■ **WHAT YOU HAVE TO DO**: Please write out each entry below exactly as it appears.

■ **MATERIALS PROVIDED**:
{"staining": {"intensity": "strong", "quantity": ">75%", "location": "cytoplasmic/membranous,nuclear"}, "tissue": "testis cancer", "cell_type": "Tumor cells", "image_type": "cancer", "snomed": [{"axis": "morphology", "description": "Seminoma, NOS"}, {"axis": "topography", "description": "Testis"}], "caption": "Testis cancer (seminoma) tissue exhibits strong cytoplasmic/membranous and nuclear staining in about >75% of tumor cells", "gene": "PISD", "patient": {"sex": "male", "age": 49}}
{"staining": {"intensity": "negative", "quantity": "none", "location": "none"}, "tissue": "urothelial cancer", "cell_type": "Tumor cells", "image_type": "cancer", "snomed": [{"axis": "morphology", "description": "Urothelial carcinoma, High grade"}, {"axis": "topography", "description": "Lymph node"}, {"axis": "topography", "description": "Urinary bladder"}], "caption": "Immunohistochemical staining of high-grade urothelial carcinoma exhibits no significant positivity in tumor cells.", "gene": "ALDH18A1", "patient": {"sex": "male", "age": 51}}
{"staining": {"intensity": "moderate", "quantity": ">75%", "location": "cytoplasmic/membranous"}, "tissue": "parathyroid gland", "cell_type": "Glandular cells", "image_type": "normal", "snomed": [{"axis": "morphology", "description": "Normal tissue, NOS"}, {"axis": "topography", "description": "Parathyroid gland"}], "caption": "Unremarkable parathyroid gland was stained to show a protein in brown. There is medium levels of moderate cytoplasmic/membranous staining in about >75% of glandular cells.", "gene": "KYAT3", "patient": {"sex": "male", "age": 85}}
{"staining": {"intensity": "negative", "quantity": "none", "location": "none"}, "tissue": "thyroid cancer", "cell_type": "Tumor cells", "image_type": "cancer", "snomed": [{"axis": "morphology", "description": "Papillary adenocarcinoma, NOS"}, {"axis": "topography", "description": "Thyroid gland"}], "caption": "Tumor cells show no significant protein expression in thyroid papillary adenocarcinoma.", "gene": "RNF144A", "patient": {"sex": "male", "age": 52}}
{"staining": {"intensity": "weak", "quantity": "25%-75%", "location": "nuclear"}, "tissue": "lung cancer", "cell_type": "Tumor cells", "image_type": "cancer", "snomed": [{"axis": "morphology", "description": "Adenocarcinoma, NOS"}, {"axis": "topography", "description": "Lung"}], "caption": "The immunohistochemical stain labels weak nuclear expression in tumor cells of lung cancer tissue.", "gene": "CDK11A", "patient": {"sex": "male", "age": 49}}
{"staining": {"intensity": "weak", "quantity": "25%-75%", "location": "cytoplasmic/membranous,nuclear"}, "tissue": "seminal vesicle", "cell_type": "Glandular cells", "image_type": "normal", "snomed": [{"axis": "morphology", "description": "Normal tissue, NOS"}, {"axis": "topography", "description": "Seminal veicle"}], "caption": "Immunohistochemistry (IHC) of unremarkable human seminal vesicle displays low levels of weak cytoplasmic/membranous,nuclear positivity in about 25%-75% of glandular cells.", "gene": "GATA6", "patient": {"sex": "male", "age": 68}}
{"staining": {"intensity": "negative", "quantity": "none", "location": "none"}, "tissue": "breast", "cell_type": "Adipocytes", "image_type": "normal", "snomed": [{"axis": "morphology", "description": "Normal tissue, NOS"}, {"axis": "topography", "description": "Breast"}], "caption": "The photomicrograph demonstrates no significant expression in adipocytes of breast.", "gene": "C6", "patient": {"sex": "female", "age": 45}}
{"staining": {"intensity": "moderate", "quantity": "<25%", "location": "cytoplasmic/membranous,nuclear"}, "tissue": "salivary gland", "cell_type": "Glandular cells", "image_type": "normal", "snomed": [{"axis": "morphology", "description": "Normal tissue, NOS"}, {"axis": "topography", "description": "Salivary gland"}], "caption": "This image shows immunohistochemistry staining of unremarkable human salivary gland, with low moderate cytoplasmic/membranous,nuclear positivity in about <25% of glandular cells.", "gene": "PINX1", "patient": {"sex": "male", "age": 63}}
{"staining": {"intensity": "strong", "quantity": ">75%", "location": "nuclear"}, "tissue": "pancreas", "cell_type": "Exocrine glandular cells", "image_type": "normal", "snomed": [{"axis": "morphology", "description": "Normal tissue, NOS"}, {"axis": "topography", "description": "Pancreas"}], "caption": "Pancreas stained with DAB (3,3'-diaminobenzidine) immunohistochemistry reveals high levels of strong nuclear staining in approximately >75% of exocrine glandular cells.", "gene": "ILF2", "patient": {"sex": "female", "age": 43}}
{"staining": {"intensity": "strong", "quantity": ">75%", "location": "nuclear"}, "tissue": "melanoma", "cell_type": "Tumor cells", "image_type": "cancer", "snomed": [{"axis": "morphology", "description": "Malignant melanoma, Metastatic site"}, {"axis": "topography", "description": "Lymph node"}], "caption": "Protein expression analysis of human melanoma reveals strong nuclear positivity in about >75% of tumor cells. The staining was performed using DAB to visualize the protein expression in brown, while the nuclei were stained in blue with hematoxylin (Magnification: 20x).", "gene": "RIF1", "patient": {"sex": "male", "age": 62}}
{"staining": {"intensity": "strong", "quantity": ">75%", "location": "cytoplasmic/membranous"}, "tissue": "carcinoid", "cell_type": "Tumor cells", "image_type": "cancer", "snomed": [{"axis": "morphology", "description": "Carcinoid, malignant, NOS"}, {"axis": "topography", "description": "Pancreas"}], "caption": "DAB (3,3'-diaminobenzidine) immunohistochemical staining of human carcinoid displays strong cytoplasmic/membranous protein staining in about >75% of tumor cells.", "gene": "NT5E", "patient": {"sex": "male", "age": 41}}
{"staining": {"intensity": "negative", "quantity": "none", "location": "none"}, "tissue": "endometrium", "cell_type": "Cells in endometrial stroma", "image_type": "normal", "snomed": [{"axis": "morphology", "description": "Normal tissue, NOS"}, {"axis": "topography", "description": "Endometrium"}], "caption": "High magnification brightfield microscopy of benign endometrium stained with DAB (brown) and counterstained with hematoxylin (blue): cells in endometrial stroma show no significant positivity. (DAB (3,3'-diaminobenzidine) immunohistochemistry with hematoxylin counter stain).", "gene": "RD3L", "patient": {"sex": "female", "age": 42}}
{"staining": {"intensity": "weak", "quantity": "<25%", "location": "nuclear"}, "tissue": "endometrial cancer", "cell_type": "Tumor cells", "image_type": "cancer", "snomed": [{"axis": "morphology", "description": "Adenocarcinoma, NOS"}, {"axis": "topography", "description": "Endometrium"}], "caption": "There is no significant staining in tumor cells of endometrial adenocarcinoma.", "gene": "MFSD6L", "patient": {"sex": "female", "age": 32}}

■ **REPLY**:
{"staining": {"intensity": "strong", "quantity": ">75%", "location": "cytoplasmic/membranous,nuclear"}, "tissue": "testis cancer", "cell_type": "Tumor cells", "image_type": "cancer", "snomed": [{"axis": "morphology", "description": "Seminoma, NOS"}, {"axis": "topography", "description": "Testis"}], "caption": "Testis cancer (seminoma) tissue exhibits strong cytoplasmic/membranous and nuclear staining in about >75% of tumor cells", "gene": "PISD", "patient": {"sex": "male", "age": 49}}
{"staining": {"intensity": "negative", "quantity": "none", "location": "none"}, "tissue": "urothelial cancer", "cell_type": "Tumor cells", "image_type": "cancer", "snomed": [{"axis": "morphology", "description": "Urothelial carcinoma, High grade"}, {"axis": "topography", "description": "Lymph node"}, {"axis": "topography", "description": "Urinary bladder"}], "caption": "Immunohistochemical staining of high-grade urothelial carcinoma exhibits no significant positivity in tumor cells.", "gene": "ALDH18A1", "patient": {"sex": "male", "age": 51}}
{"staining": {"intensity": "moderate", "quantity": ">75%", "location": "cytoplasmic/membranous"}, "tissue": "parathyroid gland", "cell_type": "Glandular cells", "image_type": "normal", "snomed": [{"axis": "morphology", "description": "Normal tissue, NOS"}, {"axis": "topography", "description": "Parathyroid gland"}], "caption": "Unremarkable parathyroid gland was stained to show a protein in brown. There is medium levels of moderate cytoplasmic/membranous staining in about >75% of glandular cells.", "gene": "KYAT3", "patient": {"sex": "male", "age": 85}}
{"staining": {"intensity": "negative", "quantity": "none", "location": "none"}, "tissue": "thyroid cancer", "cell_type": "Tumor cells", "image_type": "cancer", "snomed": [{"axis": "morphology", "description": "Papillary adenocarcinoma, NOS"}, {"axis": "topography", "description": "Thyroid gland"}], "caption": "Tumor cells show no significant protein expression in thyroid papillary adenocarcinoma.", "gene": "RNF144A", "patient": {"sex": "male", "age": 52}}
{"staining": {"intensity": "weak", "quantity": "25%-75%", "location": "nuclear"}, "tissue": "lung cancer", "cell_type": "Tumor cells", "image_type": "cancer", "snomed": [{"axis": "morphology", "description": "Adenocarcinoma, NOS"}, {"axis": "topography", "description": "Lung"}], "caption": "The immunohistochemical stain labels weak nuclear expression in tumor cells of lung cancer tissue.", "gene": "CDK11A", "patient": {"sex": "male", "age": 49}}
{"staining": {"intensity": "weak", "quantity": "25%-75%", "location": "cytoplasmic/membranous,nuclear"}, "tissue": "seminal vesicle", "cell_type": "Glandular cells", "image_type": "normal", "snomed": [{"axis": "morphology", "description": "Normal tissue, NOS"}, {"axis": "topography", "description": "Seminal veicle"}], "caption": "Immunohistochemistry (IHC) of unremarkable human seminal vesicle displays low levels of weak cytoplasmic/membranous,nuclear positivity in about 25%-75% of glandular cells.", "gene": "GATA6", "patient": {"sex": "male", "age": 68}}
{"staining": {"intensity": "negative", "quantity": "none", "location": "none"}, "tissue": "breast", "cell_type": "Adipocytes", "image_type": "normal", "snomed": [{"axis": "morphology", "description": "Normal tissue, NOS"}, {"axis": "topography", "description": "Breast"}], "caption": "The photomicrograph demonstrates no significant expression in adipocytes of breast.", "gene": "C6", "patient": {"sex": "female", "age": 45}}
{"staining": {"intensity": "moderate", "quantity": "<25%", "location": "cytoplasmic/membranous,nuclear"}, "tissue": "salivary gland", "cell_type": "Glandular cells", "image_type": "normal", "snomed": [{"axis": "morphology", "description": "Normal tissue, NOS"}, {"axis": "topography", "description": "Salivary gland"}], "caption": "This image shows immunohistochemistry staining of unremarkable human salivary gland, with low moderate cytoplasmic/membranous,nuclear positivity in about <25% of glandular cells.", "gene": "PINX1", "patient": {"sex": "male", "age": 63}}
{"staining": {"intensity": "strong", "quantity": ">75%", "location": "nuclear"}, "tissue": "pancreas", "cell_type": "Exocrine glandular cells", "image_type": "normal", "snomed": [{"axis": "morphology", "description": "Normal tissue, NOS"}, {"axis": "topography", "description": "Pancreas"}], "caption": "Pancreas stained with DAB (3,3'-diaminobenzidine) immunohistochemistry reveals high levels of strong nuclear staining in approximately >75% of exocrine glandular cells.", "gene": "ILF2", "patient": {"sex": "female", "age": 43}}
{"staining": {"intensity": "strong", "quantity": ">75%", "location": "nuclear"}, "tissue": "melanoma", "cell_type": "Tumor cells", "image_type": "cancer", "snomed": [{"axis": "morphology", "description": "Malignant melanoma, Metastatic site"}, {"axis": "topography", "description": "Lymph node"}], "caption": "Protein expression analysis of human melanoma reveals strong nuclear positivity in about >75% of tumor cells. The staining was performed using DAB to visualize the protein expression in brown, while the nuclei were stained in blue with hematoxylin (Magnification: 20x).", "gene": "RIF1", "patient": {"sex": "male", "age": 62}}
{"staining": {"intensity": "strong", "quantity": ">75%", "location": "cytoplasmic/membranous"}, "tissue": "carcinoid", "cell_type": "Tumor cells", "image_type": "cancer", "snomed": [{"axis": "morphology", "description": "Carcinoid, malignant, NOS"}, {"axis": "topography", "description": "Pancreas"}], "caption": "DAB (3,3'-diaminobenzidine) immunohistochemical staining of human carcinoid displays strong cytoplasmic/membranous protein staining in about >75% of tumor cells.", "gene": "NT5E", "patient": {"sex": "male", "age": 41}}
{"staining": {"intensity": "negative", "quantity": "none", "location": "none"}, "tissue": "endometrium", "cell_type": "Cells in endometrial stroma", "image_type": "normal", "snomed": [{"axis": "morphology", "description": "Normal tissue, NOS"}, {"axis": "topography", "description": "Endometrium"}], "caption": "High magnification brightfield microscopy of benign endometrium stained with DAB (brown) and counterstained with hematoxylin (blue): cells in endometrial stroma show no significant positivity. (DAB (3,3'-diaminobenzidine) immunohistochemistry with hematoxylin counter stain).", "gene": "RD3L", "patient": {"sex": "female", "age": 42}}
{"staining": {"intensity": "weak", "quantity": "<25%", "location": "nuclear"}, "tissue": "endometrial cancer", "cell_type": "Tumor cells", "image_type": "cancer", "snomed": [{"axis": "morphology", "description": "Adenocarcinoma, NOS"}, {"axis": "topography", "description": "Endometrium"}], "caption": "There is no significant staining in tumor cells of endometrial adenocarcinoma.", "gene": "MFSD6L", "patient": {"sex": "female", "age": 32}}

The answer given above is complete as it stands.